"Those who ignore the past are doomed to repeat it," warned philosopher George Santayana. Ford, are you listening?
Ford Motor Company decided it needed another car line to compete against General Motors and in the spring of 1957, they began what was thought to be a highly successful ad campaign, "The Edsel is Coming”. But nobody could see this mystery car, just a glimpse of a hood ornament. Anyone involved with the Edsel was sworn to secrecy not to leak a word about what was being claimed to be a radically new and innovative motor car.
Dealers were required to store the Edsel undercover and would be fined or lose their franchise if they showed the cars before the release date. All the hype brought a curious public in record numbers to see its unveiling on “E-day” September 4, 1957. And then they left without buying.
Car buyers didn’t purchase the Edsel because it was a bad car, it was just that it didn’t live up to the expectations that the company created in the prior months. This was their first failure.
The Edsel actually had some great innovations for its time such as a "rolling dome" speedometer and its “Teletouch” transmission shifting system in the center of the steering wheel. Other design innovations included ergonomically designed controls for the driver and self-adjusting brakes.
In addition to the car not living up to the marketing hype, the United States was in a recession and Edsel offered its most expensive models first while other car makers were discounting last years models. This was their second failure.
And for those who did buy an Edsel found that the car was plagued with shoddy workmanship. Many of the vehicles that showed up at the dealer showroom had notes attached to the steering wheel listing the parts not installed.

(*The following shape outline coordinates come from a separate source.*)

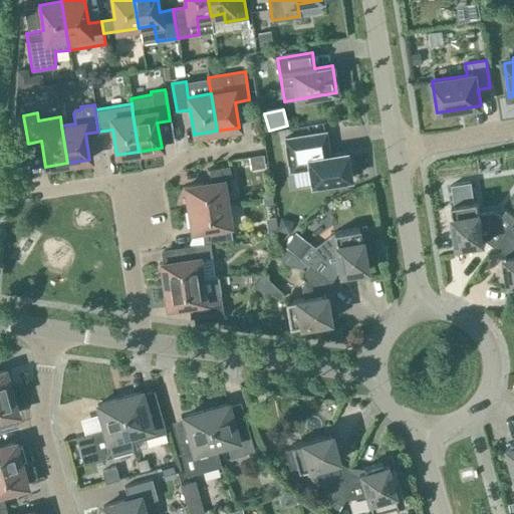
[(325,132),(284,139),(289,171),(291,171),(294,187),(311,185),(311,186),(350,179),(348,166),(350,163),(349,158),(346,156),(346,152),(329,155),(325,132)]
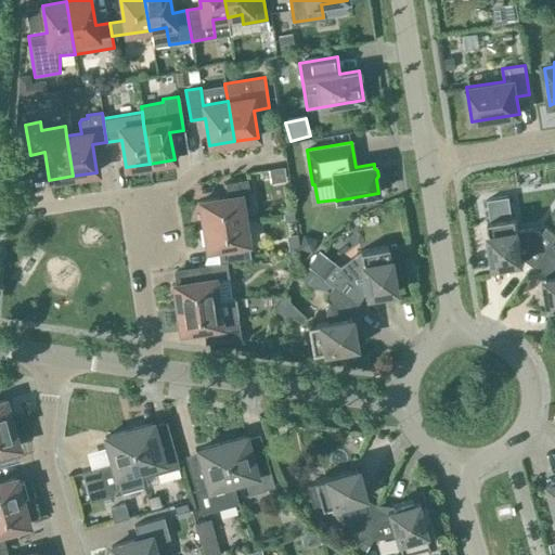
[(227,196),(199,201),(204,226),(244,219),(242,204),(250,203),(247,179),(224,182),(227,196)]
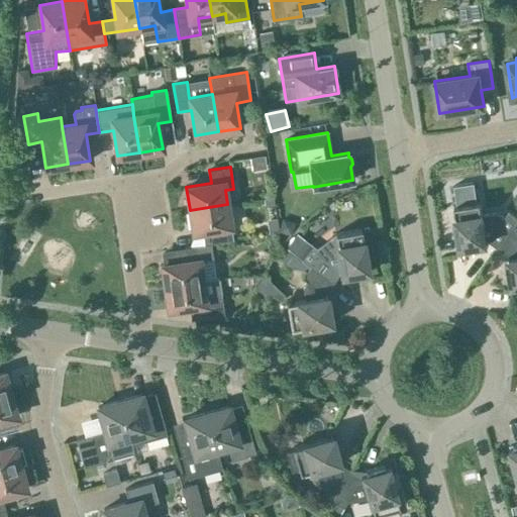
[(504,218),(497,212),(482,215),(480,202),(477,202),(476,194),(456,198),(457,205),(454,206),(460,244),(457,245),(457,246),(463,245),(464,248),(484,245),(484,242),(489,241),(499,248),(515,225),(516,223),(516,216),(509,211),(504,218)]
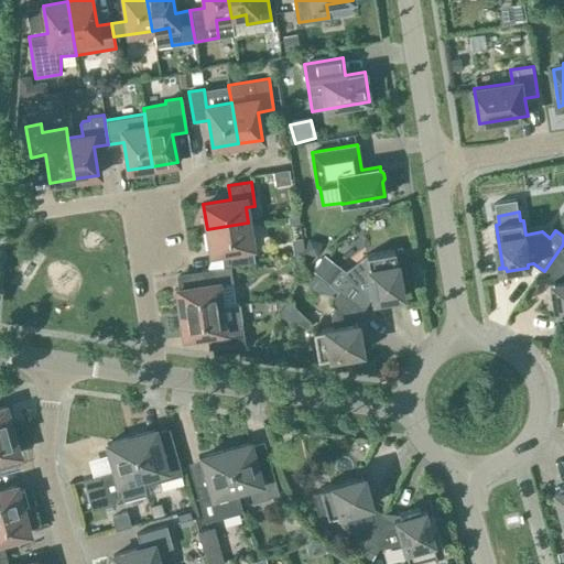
[(297,215),(288,216),(289,225),(300,224),(297,215)]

Ford launched the Edsel as a brand-new division, but they didn’t give the car line its own manufacturing facility. Edsel relied on Ford to produce their cars and Ford workers resented assembling "someone else's" vehicle and took little pride in their work. Not having a dedicated work force to build their cars was Edsel’s third and biggest failure.
The Edsel’s quality control issues were compounded by Ford’s mechanics and their unfamiliarity with the car’s state-of-the-art technology. The biggest problem was its automatic “Tele-touch” transmission, whereby the driver selected the gears by pushing buttons on the center of the steering wheel. It was a complicated system that the mechanics didn’t know how to fix – failure number four.
With Ford wanting Edsel to be a separate division, they made sure there was nothing that tied this car line to Ford. The word Ford couldn’t be found anywhere on the car. That was failure number five because without an established customer base, like Ford, it’s no surprise Edsel sold only 64,000 units in its first year.
One thing that comes to our mind about what might have been the proverbial “straw that broke the camel’s back” is the car’s name. Yes, it was named after the first child of Ford’s founder Henry and his wife Clara, Edsel Bryant, but it’s just not a name that rolls off the tongue easily.
Frankly we love the look of the Edsel and feel that in a different economy, with a good support system, and an honest marketing plan, the Edsel would still be with us today rather than only lasting three years in production.
So we will say again, Ford, GM and Chrysler "those who ignore the past are doomed to repeat it.”